Domus 1086 hits the shelves

In his first issue of Domus, Norman Foster looks to the future with optimism. Domus 1086 is accompanied by a special gift for readers: a work by Irish painter Michael Craig-Martin.

“Looking back in time, it seems to me that in every field of human activity – and my own in terms of cities and buildings is no exception – we have made extraordinary progress”, writes Norman Foster in his first editorial for Domus 2024. Proving this point, the magazine features essays by Matthew Foreman, Steven Pinker, and Johan Norberg, providing clarity in a landscape often dominated by ecological concerns and future pessimism. Foster explains that the authors were chosen because “(...) they all share an ability to confront us with facts as data, rather than prejudices and emotion”.

The issue opens with a rare, previously unpublished 1983 conversation between Norman Foster and Richard Buckminster Fuller, introduced by Tom Wright. The dialogue focuses on their last joint project, the Autonomous House, and reveals their pioneering approach to sustainability.
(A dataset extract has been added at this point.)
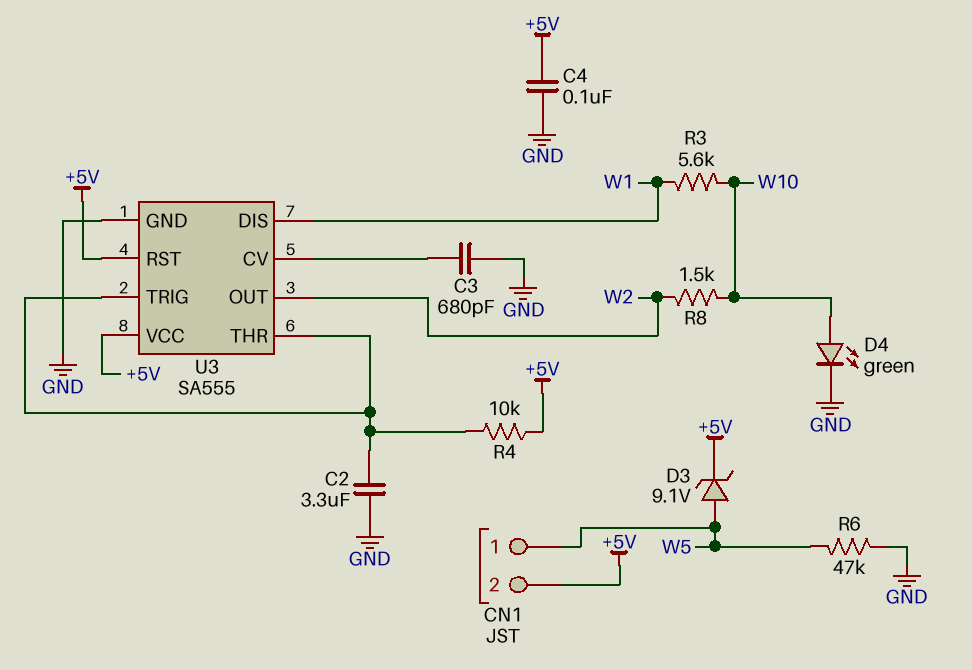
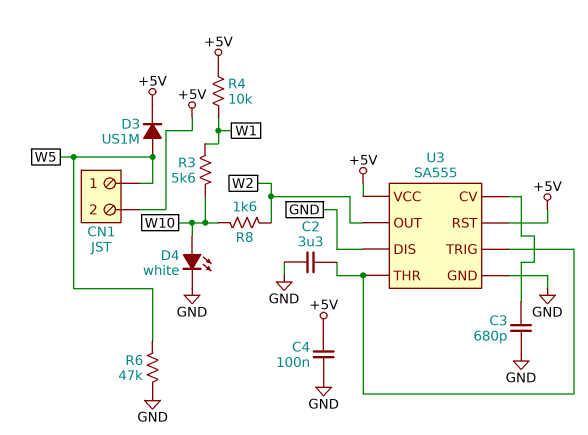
D3: zener 9.1V (A W5, K +5V) -> diode US1M (A W5, K +5V)
D4: LED green (A W10, K GND) -> LED white (A W10, K GND)
R4: 10k (+5V, U3/THR) -> 10k (+5V, W1)
R8: 1.5k (W2, W10) -> 1.6k (W2, W10)
U3 pin DIS: W1 -> GND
The architecture section features recent work by White Arkitekter, Wallmakers, Limbo Accra, Colectivo C733, Studio Gang, and Bjarke Ingels Group. From Sweden to India, Ghana to Mexico, and Denmark, this diverse selection presents potential solutions to contemporary social and environmental challenges. The focus is on the innovative aspects of the designers’ accomplishments, emphasizing their experiments and futuristic elements that position them as crucial case studies for the future.

La cover di Domus 1086, il primo numero firmato Norman Foster

Following the same criteria, the design for Domus 2024 was chosen. In this edition, Deyan Sudjic introduces Pupa, a lighting project by Pearson Lloyd based in London. This creation is the result of extensive research into the principles of circular economy and represents an experiment in biotechnological design.

In his new column, Foster on Art, the English architect discusses his relationship to Umberto Boccioni’s Unique Forms of Continuity in Space (1913): “With its smooth contoured extensions, it could have been conceived in a wind tunnel and, for me, is forever linked to the streamlined age that it preceded”. In Book Reviews, Luca Galofaro evaluates three books by Vaclav Smil, Chris Miller and Rowan Hooper that are useful tools for designing the future. Meanwhile, in the inaugural Postscript column, the guest editor reflects on quality as a mindset.

The issue closes with an interview with Edward Burtynsky, who will sign the covers of 2024. The Canadian photographer was one of the first to focus on the environmental impact of urbanization, capturing it from above with his lens around the world. The dialog touches on the parabola of Burtynsky’s career, exploring the genesis and evolution of his distinctive style. It will also be the subject of the largest exhibition dedicated to him, to be held at the Saatchi Gallery in London from February 14 to May 6, 2024.

The cover features a close-up of Pivot Irrigation shot #4, High Plains, Texas Panhandle, USA 2012, showing industrial farmland whose geometry is defined by center pivot irrigation. Since the 1950s, this system has persisted in the area, beneath which lies the vast Ogallala Aquifer.

The Diario is renewed for 2024, welcoming the sections Human design by journalist Paola Carimati and Emerging territories by Javier Arpa – architect, lecturer and former deputy editor of Winy Maas for Domus 2019. In the usual sections, Elena Sommariva takes us to the Sharjah Architecture Triennial, curated by Tosin Oshinowo, while Francesco Franchi continues his graphic design series with the inventive work of Dutch designers Martijn van der Blom and Roy Scholten with Lego. Loredana Mascheroni delves into the design of Philippe Malouin, Giulia Ricci spotlights Cantina Vinicola Ceresé in Montevecchia (Lecco) designed by Studiopizzi, and Cristina Moro discusses the Prima chair (1982) for Alias by Ticino architect Mario Botta. In Points of View, Giulia Ricci explores the relationship between architecture and disability, with insights from David Gissen, author of The Architecture of Disability (University of Minnesota Press, 2023), and Carl Harding, architect and associate director of Stride Treglown.